I’d faked an apologetic telephone call to Claire, explaining to the dial tone that something had come up, I wouldn’t be able to make dinner, and that I was sorry she had gone to so much trouble for me for nothing, which last, I’d reminded myself, was certainly true.

“Ha. Yes. Where is Momo from?”

“Lebanon,” said Arthur, and then a lovely brown woman in a sarong approached, with a delighted look and arms spread, preparing a brace of wide hugs.

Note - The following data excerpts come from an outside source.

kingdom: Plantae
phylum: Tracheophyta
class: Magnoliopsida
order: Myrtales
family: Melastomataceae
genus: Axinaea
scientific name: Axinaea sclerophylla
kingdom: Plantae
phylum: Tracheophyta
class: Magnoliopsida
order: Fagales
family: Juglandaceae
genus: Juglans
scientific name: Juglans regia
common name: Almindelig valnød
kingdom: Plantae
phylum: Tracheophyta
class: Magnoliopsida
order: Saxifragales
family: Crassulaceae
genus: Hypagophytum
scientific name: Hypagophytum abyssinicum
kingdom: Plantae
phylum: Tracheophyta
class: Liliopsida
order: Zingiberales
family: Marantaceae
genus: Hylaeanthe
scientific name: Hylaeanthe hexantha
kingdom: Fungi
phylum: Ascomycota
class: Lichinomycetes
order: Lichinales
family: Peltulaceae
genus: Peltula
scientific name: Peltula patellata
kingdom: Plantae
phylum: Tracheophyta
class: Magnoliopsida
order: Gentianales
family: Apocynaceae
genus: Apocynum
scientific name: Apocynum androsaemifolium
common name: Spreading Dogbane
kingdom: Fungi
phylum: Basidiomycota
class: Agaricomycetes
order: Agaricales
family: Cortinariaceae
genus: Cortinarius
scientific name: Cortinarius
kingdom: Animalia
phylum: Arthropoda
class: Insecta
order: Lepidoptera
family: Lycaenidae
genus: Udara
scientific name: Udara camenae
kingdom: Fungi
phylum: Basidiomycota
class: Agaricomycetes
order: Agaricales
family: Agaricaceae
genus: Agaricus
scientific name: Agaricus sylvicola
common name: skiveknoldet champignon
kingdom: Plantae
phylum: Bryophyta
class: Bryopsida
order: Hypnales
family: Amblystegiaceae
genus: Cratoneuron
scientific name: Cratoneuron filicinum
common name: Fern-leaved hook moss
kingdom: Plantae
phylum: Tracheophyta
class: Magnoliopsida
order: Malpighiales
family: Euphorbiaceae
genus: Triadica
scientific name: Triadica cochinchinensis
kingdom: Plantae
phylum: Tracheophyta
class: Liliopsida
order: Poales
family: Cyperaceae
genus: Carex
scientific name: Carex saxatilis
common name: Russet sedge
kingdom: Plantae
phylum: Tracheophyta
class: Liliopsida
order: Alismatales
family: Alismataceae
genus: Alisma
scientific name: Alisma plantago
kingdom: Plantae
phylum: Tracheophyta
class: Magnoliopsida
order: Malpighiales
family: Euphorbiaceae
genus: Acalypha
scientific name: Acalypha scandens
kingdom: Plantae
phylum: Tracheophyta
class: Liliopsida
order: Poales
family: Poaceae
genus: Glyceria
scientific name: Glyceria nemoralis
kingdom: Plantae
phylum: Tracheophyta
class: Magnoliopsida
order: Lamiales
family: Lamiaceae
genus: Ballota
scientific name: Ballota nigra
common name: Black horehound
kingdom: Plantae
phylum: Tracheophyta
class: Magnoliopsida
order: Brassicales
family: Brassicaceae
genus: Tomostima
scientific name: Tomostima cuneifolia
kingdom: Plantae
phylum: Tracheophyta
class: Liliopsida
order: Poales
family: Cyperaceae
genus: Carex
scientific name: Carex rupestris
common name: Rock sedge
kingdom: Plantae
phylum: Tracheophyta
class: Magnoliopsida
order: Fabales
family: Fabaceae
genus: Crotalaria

“Momo! Arthur!” she cried. Her eyes were large and brown, made up with gold flecks and three mingled eye shadows, and her hair was shot through with colorful objects, lacquered chopsticks, and bits of feather and crepe. I stood by the open door, watching the traded embraces, keeping a patient, big, phony smile on my face. Momo cried out, cursed in French, and ran deep into the house, with a grim, insane look on his face, as if in pursuit of some prey he’d finally cornered after a million-year hunt. Our greeter, whom I took to be Riri, had splendid shoulders, which fell, smoothly and unhindered by clothing, to the bouncing top of her flowered wrapper. Like many Persian women, she had an eagling kind of beauty, hooked and dark, and mean about the eyes. After she had kissed her two boys, she turned to me and held out a hostesslike cute hand.

“Riri, this is my friend, Art,” said Arthur.